Funds are limited, I realise that (although with a ticket price equal to that paid on a recent visit to the West End of London, not the fault of the punters whose bums were numbed in the dreadfully uncomfortable seats), but the two-flats-on-wheels scenery solution seemed a little on the excessively cheap side: Especially as it necessitated the frequent use of monk-dressed stage hands to push the damn things around.

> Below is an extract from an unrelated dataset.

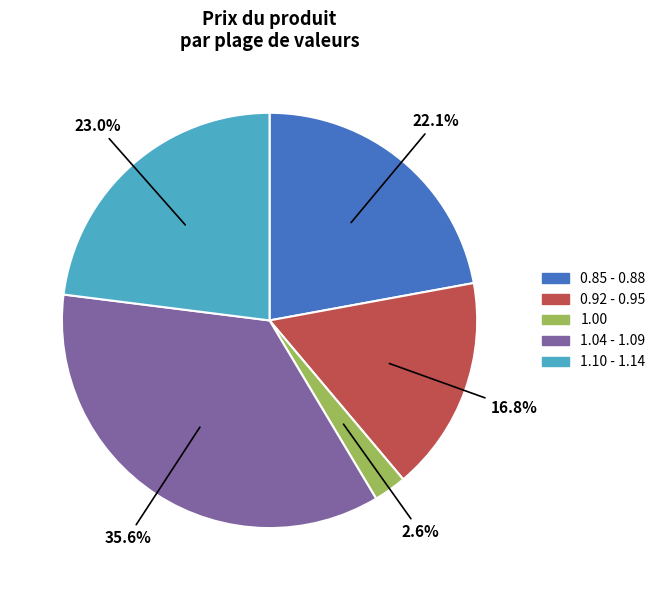

Does any single category account for the majority?

No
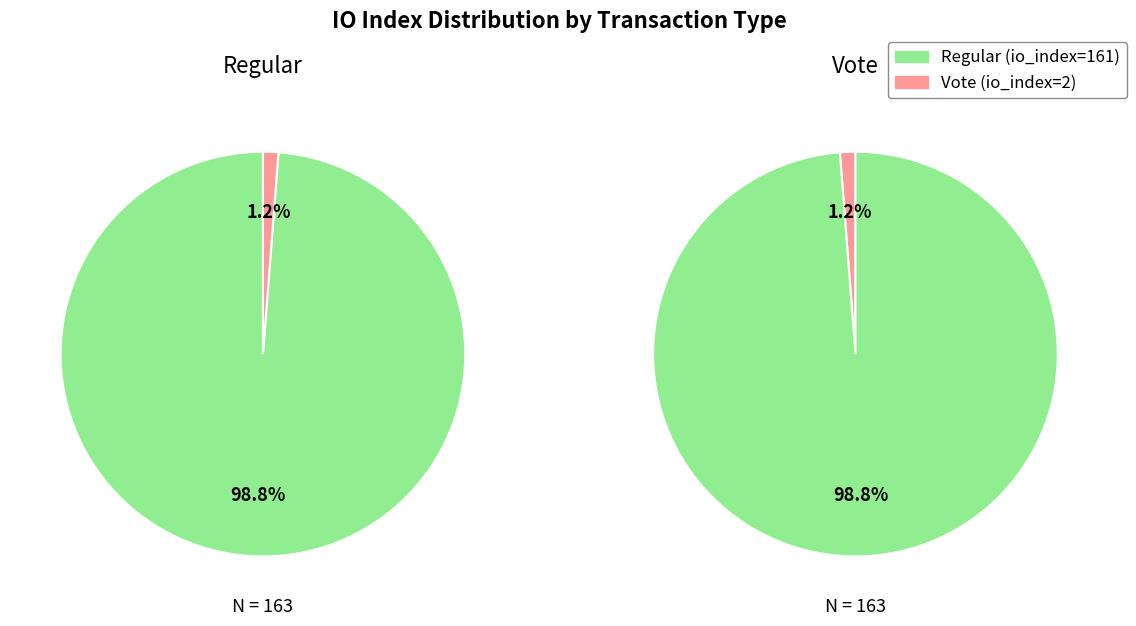

Which series changed the most between io_index (Regular) and io_index (Vote)?

Regular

Monty Python Spanish Inquisition, I thought – frequently.

I take it the lighting designer died before work started on the production and the show was under the control of an enthusiastic 8 year old trainee technician.

I’d use the word amateur if it wasn’t an insult to some very good amateur productions I have enjoyed.

Gounod’s Opera is not exactly rocket science and, despite its cornucopia of good tunes, has its structural weaknesses – which is why it needs strong, coherent direction. It didn’t get it, resulting in one of the worst things I have ever seen in the professional theatre. If I had directed a school production this badly, I hang my head in shame and burn every play text I possessed whilst vowing never to set foot on stage again.

I think the choreographer has done just that and tried to replace the ballet with a ‘man with the hairiest chest’ competition.

Thank goodness for the music.

There is absolutely no excuse for this degree of dreadfulness. Timisoara Opera has given me some very enjoyable evenings in the past. It’s production of Traviata ten years ago was stunning – the best I think I have seen on stage live. The Boehma and Fledermaus were enjoyable and repeatedly watchable. There were singers on stage last night I know could have given far more, in the right production.